▸ Exercise prompt
Reproduce, without alteration, the lines of the material from the line with "collectors: F. A. McClure" to the line with "collectors: R. Sigafoos", including both of those lines.

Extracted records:
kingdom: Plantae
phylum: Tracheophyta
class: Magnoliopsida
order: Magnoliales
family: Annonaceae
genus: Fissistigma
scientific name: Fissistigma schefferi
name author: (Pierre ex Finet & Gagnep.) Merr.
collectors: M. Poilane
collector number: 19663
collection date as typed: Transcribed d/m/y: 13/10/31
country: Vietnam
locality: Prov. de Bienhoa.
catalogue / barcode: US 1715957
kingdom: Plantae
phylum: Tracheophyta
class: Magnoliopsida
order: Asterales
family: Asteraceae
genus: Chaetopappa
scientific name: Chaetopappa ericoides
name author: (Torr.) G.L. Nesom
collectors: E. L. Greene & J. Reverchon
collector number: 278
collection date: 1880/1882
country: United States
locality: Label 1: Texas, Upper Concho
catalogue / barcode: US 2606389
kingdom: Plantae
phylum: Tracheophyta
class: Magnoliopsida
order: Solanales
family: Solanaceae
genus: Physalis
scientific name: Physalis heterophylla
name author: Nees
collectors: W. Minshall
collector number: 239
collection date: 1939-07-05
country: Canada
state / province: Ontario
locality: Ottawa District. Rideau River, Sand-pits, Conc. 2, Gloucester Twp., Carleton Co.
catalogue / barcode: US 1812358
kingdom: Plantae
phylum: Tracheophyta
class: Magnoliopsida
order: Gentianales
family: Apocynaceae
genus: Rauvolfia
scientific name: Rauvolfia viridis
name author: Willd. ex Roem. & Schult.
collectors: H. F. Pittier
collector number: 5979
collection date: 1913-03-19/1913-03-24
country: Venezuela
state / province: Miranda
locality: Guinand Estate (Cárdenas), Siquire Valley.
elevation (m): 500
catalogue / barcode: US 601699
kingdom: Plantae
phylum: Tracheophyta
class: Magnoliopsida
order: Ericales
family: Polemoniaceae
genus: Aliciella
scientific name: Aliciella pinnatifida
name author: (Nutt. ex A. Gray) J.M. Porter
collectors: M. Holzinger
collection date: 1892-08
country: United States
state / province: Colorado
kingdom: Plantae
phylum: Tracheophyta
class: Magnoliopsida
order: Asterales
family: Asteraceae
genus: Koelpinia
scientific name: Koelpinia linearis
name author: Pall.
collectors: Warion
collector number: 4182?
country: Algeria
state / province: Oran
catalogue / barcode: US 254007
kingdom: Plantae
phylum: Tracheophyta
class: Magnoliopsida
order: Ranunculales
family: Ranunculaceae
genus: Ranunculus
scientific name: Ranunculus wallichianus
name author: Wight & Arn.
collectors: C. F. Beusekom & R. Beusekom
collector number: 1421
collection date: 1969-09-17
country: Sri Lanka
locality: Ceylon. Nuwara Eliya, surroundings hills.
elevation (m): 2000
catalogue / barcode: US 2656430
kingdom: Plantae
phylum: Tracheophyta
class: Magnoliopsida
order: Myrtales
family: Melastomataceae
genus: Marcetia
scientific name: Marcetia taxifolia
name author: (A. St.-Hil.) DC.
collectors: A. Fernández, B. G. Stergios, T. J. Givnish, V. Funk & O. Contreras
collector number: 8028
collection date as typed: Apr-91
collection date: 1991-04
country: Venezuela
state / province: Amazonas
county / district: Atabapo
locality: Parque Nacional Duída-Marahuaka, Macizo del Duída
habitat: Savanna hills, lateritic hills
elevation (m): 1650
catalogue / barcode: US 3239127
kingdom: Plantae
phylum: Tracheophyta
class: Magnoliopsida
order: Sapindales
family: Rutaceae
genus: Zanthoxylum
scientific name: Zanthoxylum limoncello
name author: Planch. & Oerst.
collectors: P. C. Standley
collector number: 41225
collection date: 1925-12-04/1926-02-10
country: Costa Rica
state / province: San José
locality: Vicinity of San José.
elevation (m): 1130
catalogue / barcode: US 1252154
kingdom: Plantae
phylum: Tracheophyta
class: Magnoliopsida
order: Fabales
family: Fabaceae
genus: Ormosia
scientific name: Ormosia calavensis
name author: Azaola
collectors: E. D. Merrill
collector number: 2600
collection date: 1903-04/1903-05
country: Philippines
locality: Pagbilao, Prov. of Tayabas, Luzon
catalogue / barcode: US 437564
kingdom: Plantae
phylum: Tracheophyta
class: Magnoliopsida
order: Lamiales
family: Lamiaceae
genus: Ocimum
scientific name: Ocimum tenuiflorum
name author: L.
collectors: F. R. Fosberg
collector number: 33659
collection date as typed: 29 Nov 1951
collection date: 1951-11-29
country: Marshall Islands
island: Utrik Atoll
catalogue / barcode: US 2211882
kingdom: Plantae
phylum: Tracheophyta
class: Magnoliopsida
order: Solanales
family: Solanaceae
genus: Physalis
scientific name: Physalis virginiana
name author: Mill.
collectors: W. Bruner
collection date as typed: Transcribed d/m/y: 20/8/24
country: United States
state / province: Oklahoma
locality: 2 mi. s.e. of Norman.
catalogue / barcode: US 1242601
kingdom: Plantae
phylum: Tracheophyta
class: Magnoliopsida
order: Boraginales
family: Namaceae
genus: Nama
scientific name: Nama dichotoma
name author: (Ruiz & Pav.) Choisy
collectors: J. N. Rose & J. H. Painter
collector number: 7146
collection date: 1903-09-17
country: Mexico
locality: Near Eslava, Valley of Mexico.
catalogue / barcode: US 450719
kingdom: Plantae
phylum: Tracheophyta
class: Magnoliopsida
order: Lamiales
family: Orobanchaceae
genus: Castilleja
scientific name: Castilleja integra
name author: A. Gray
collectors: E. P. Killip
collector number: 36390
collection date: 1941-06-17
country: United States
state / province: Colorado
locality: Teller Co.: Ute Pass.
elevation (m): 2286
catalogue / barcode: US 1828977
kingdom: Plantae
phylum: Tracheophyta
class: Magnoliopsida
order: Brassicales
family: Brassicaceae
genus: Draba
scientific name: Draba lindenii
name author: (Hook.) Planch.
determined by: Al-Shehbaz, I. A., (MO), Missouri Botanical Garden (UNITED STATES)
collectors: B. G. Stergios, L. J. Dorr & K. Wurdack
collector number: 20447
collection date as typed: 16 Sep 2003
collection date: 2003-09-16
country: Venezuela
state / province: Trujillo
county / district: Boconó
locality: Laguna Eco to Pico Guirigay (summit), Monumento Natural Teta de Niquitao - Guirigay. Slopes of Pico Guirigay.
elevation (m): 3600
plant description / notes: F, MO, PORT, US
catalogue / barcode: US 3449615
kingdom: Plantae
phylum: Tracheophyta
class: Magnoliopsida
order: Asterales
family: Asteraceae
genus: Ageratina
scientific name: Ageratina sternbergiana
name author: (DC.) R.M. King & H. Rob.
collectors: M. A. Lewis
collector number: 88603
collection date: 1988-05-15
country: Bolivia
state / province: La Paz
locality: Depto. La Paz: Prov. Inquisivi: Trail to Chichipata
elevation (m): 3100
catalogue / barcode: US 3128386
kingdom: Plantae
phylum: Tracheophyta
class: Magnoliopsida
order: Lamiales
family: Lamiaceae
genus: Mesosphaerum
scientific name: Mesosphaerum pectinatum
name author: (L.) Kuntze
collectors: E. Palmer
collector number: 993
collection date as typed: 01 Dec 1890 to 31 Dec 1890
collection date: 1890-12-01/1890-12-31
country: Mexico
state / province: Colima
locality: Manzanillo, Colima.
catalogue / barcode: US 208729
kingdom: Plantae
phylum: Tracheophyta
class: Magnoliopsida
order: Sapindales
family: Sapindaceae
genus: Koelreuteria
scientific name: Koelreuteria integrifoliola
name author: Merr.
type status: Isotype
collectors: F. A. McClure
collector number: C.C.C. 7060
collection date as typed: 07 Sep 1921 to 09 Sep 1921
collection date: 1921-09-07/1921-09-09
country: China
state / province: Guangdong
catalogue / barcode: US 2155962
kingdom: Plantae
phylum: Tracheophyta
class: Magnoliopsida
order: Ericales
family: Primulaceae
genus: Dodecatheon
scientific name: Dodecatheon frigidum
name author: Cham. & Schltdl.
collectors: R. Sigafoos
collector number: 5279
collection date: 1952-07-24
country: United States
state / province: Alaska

▸ Output of the exercise
collectors: F. A. McClure
collector number: C.C.C. 7060
collection date as typed: 07 Sep 1921 to 09 Sep 1921
collection date: 1921-09-07/1921-09-09
country: China
state / province: Guangdong
catalogue / barcode: US 2155962
kingdom: Plantae
phylum: Tracheophyta
class: Magnoliopsida
order: Ericales
family: Primulaceae
genus: Dodecatheon
scientific name: Dodecatheon frigidum
name author: Cham. & Schltdl.
collectors: R. Sigafoos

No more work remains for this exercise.